WORK TASK. Your output must match the records exactly, line for line.

##### ENTRIES PROVIDED #####

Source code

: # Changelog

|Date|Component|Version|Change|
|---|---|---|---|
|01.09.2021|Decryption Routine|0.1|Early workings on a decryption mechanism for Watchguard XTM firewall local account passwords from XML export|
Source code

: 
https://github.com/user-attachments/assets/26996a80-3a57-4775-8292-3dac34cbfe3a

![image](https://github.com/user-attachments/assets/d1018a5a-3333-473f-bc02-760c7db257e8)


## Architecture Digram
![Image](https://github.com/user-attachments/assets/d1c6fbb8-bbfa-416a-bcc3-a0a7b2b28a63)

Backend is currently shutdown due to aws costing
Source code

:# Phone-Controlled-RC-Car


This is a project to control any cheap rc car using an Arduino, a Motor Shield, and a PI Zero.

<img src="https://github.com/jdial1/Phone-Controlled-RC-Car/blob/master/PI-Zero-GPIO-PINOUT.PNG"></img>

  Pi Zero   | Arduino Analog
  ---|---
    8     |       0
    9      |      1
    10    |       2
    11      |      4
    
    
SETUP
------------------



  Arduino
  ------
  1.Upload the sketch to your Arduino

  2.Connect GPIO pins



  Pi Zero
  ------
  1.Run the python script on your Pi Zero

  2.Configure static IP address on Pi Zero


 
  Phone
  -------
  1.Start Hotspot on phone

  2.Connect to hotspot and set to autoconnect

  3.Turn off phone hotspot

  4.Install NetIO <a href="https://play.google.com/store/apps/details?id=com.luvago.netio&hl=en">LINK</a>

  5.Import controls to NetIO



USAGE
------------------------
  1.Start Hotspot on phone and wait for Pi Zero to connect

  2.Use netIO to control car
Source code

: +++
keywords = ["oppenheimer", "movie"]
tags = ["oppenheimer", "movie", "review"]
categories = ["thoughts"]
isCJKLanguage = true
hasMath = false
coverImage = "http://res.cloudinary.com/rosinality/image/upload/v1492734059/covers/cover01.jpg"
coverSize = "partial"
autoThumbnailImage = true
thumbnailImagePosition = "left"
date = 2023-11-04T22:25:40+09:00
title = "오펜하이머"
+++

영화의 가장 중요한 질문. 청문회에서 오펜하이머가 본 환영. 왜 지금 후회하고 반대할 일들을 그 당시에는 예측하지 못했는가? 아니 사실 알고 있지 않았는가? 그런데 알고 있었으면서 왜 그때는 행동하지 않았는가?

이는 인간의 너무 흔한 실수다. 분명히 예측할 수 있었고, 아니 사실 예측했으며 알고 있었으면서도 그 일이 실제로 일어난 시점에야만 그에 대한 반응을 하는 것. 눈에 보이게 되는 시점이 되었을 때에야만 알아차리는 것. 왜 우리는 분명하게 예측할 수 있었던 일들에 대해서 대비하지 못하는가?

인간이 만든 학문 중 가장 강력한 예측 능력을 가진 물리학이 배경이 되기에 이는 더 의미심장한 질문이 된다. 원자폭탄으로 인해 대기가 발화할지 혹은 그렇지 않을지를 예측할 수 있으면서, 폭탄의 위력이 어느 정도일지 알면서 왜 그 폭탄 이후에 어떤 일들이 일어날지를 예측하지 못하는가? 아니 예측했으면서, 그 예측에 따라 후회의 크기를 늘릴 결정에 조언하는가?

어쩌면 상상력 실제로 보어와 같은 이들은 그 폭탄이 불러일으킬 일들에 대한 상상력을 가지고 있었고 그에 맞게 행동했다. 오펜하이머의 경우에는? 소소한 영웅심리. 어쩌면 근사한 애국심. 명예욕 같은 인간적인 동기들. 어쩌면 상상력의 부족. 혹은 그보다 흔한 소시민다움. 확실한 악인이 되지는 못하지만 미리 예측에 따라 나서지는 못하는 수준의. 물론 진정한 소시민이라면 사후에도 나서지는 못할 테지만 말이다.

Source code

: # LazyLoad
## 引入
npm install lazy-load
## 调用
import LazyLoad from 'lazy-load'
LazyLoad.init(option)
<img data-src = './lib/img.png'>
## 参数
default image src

#####

WRITTEN ANSWER.
Source code

: # Changelog

|Date|Component|Version|Change|
|---|---|---|---|
|01.09.2021|Decryption Routine|0.1|Early workings on a decryption mechanism for Watchguard XTM firewall local account passwords from XML export|
Source code

: 
https://github.com/user-attachments/assets/26996a80-3a57-4775-8292-3dac34cbfe3a

![image](https://github.com/user-attachments/assets/d1018a5a-3333-473f-bc02-760c7db257e8)


## Architecture Digram
![Image](https://github.com/user-attachments/assets/d1c6fbb8-bbfa-416a-bcc3-a0a7b2b28a63)

Backend is currently shutdown due to aws costing
Source code

:# Phone-Controlled-RC-Car


This is a project to control any cheap rc car using an Arduino, a Motor Shield, and a PI Zero.

<img src="https://github.com/jdial1/Phone-Controlled-RC-Car/blob/master/PI-Zero-GPIO-PINOUT.PNG"></img>

  Pi Zero   | Arduino Analog
  ---|---
    8     |       0
    9      |      1
    10    |       2
    11      |      4
    
    
SETUP
------------------



  Arduino
  ------
  1.Upload the sketch to your Arduino

  2.Connect GPIO pins



  Pi Zero
  ------
  1.Run the python script on your Pi Zero

  2.Configure static IP address on Pi Zero


 
  Phone
  -------
  1.Start Hotspot on phone

  2.Connect to hotspot and set to autoconnect

  3.Turn off phone hotspot

  4.Install NetIO <a href="https://play.google.com/store/apps/details?id=com.luvago.netio&hl=en">LINK</a>

  5.Import controls to NetIO



USAGE
------------------------
  1.Start Hotspot on phone and wait for Pi Zero to connect

  2.Use netIO to control car
Source code

: +++
keywords = ["oppenheimer", "movie"]
tags = ["oppenheimer", "movie", "review"]
categories = ["thoughts"]
isCJKLanguage = true
hasMath = false
coverImage = "http://res.cloudinary.com/rosinality/image/upload/v1492734059/covers/cover01.jpg"
coverSize = "partial"
autoThumbnailImage = true
thumbnailImagePosition = "left"
date = 2023-11-04T22:25:40+09:00
title = "오펜하이머"
+++

영화의 가장 중요한 질문. 청문회에서 오펜하이머가 본 환영. 왜 지금 후회하고 반대할 일들을 그 당시에는 예측하지 못했는가? 아니 사실 알고 있지 않았는가? 그런데 알고 있었으면서 왜 그때는 행동하지 않았는가?

이는 인간의 너무 흔한 실수다. 분명히 예측할 수 있었고, 아니 사실 예측했으며 알고 있었으면서도 그 일이 실제로 일어난 시점에야만 그에 대한 반응을 하는 것. 눈에 보이게 되는 시점이 되었을 때에야만 알아차리는 것. 왜 우리는 분명하게 예측할 수 있었던 일들에 대해서 대비하지 못하는가?

인간이 만든 학문 중 가장 강력한 예측 능력을 가진 물리학이 배경이 되기에 이는 더 의미심장한 질문이 된다. 원자폭탄으로 인해 대기가 발화할지 혹은 그렇지 않을지를 예측할 수 있으면서, 폭탄의 위력이 어느 정도일지 알면서 왜 그 폭탄 이후에 어떤 일들이 일어날지를 예측하지 못하는가? 아니 예측했으면서, 그 예측에 따라 후회의 크기를 늘릴 결정에 조언하는가?

어쩌면 상상력 실제로 보어와 같은 이들은 그 폭탄이 불러일으킬 일들에 대한 상상력을 가지고 있었고 그에 맞게 행동했다. 오펜하이머의 경우에는? 소소한 영웅심리. 어쩌면 근사한 애국심. 명예욕 같은 인간적인 동기들. 어쩌면 상상력의 부족. 혹은 그보다 흔한 소시민다움. 확실한 악인이 되지는 못하지만 미리 예측에 따라 나서지는 못하는 수준의. 물론 진정한 소시민이라면 사후에도 나서지는 못할 테지만 말이다.

Source code

: # LazyLoad
## 引入
npm install lazy-load
## 调用
import LazyLoad from 'lazy-load'
LazyLoad.init(option)
<img data-src = './lib/img.png'>
## 参数
default image src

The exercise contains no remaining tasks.